WORK TO BE COMPLETED: Show each line of the data below that has the string "under" in it.
RECORDS SUPPLIED Start Marker
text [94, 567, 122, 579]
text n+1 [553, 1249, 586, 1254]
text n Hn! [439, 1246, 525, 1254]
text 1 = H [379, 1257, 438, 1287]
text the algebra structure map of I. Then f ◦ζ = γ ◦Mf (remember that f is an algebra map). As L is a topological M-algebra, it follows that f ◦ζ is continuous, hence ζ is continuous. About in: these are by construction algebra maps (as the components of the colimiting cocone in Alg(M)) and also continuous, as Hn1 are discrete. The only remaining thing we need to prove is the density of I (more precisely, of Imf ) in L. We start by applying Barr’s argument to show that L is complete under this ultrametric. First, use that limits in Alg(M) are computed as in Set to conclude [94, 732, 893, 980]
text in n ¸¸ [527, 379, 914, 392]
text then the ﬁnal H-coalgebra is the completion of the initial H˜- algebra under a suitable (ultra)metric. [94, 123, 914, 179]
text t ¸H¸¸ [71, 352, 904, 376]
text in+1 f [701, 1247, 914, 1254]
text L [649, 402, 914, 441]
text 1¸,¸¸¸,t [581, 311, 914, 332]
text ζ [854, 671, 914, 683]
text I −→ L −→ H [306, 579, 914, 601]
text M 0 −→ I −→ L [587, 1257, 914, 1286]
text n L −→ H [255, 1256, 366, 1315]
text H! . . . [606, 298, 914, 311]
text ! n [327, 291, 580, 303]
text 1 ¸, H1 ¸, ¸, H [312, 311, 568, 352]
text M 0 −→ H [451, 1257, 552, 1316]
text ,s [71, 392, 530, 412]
RECORDS SUPPLIED End Marker
EXERCISE OUTPUT:
text the algebra structure map of I. Then f ◦ζ = γ ◦Mf (remember that f is an algebra map). As L is a topological M-algebra, it follows that f ◦ζ is continuous, hence ζ is continuous. About in: these are by construction algebra maps (as the components of the colimiting cocone in Alg(M)) and also continuous, as Hn1 are discrete. The only remaining thing we need to prove is the density of I (more precisely, of Imf ) in L. We start by applying Barr’s argument to show that L is complete under this ultrametric. First, use that limits in Alg(M) are computed as in Set to conclude [94, 732, 893, 980]
text then the ﬁnal H-coalgebra is the completion of the initial H˜- algebra under a suitable (ultra)metric. [94, 123, 914, 179]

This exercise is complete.